Sur une plage oubliée du tumulte des hommes, là où le ciel se mêle à la mer, vivait un homme nommé Kéyara. Son nom, porté par les anciens, signifiait « celui qui voit au-delà des voiles ».
Depuis l’enfance, Kéyara ne marchait pas tout à fait dans le même monde que les autres. Là où certains voyaient du sable et des vagues, lui percevait des passages. Le vent lui parlait dans une langue ancienne, l’océan lui confiait des fragments d’histoires venues d’ailleurs, et la terre battait sous ses pieds comme un cœur vivant.
Un jour, alors que l’horizon semblait se fissurer, Kéyara ressentit un appel irrépressible. Il s’avança seul sur la plage, guidé par une force invisible. Là, dans un geste à la fois fragile et puissant, il se mit en équilibre sur un seul pied, posé sur le monde lui-même.
À cet instant, son visage disparut. À sa place apparut un cadre ancien, ouvrant sur une galaxie en mouvement. Car Kéyara n’était plus seulement un homme : il était devenu un seuil. Un passage entre les dimensions, un lien entre ce qui est vu et ce qui ne l’est pas.
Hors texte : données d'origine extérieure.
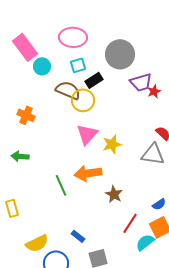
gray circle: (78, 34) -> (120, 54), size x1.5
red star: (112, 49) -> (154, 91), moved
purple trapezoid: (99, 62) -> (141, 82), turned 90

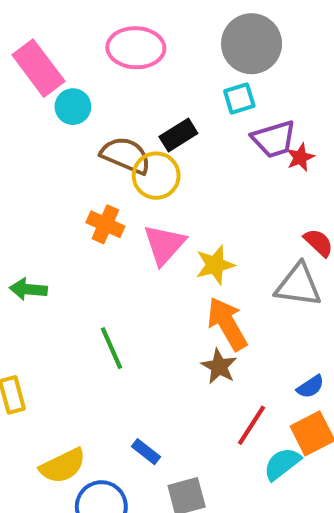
gray circle: (120, 54) -> (252, 44), moved
cyan square: (78, 65) -> (239, 98), moved
orange cross: (26, 115) -> (105, 224), moved
orange arrow: (88, 173) -> (227, 324), moved, turned 68

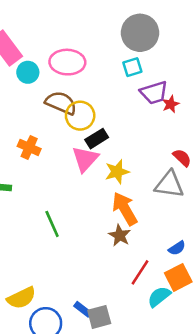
pink ellipse: (136, 48) -> (67, 62), moved
black rectangle: (178, 135) -> (97, 139), moved
orange cross: (105, 224) -> (29, 147), moved
blue rectangle: (146, 452) -> (83, 309), moved

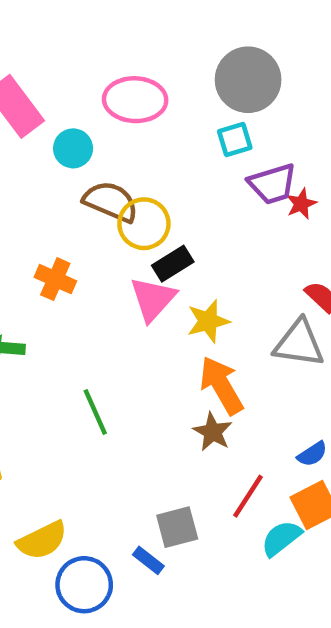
pink ellipse: (67, 62) -> (135, 100), moved
cyan circle: (28, 72) -> (73, 148), moved
gray square: (99, 317) -> (177, 527), moved

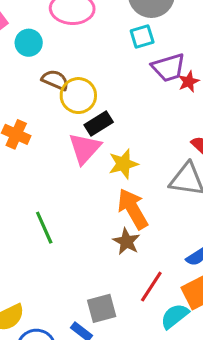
brown semicircle: (111, 202) -> (55, 80), size x0.7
Son corps se traversa de lumière, fragmenté par des éclats d’univers, comme si les étoiles l’avaient choisi pour danser à travers lui. Il comprit alors que sa destinée n’était pas de fuir la Terre, ni de s’élever vers le ciel, mais de maintenir leur équilibre fragile.
Depuis ce jour, certains disent qu’au crépuscule, sur cette plage silencieuse, une silhouette apparaît. Un homme en suspension, défiant la gravité, gardien d’un secret ancien.
Et si l’on ose regarder dans le cadre à la place de son visage, on n’y voit pas un reflet mais l’infini.
Car Kéyara est toujours là, il ne tombe pas, il ne s’élève pas, mais il relie les mondes.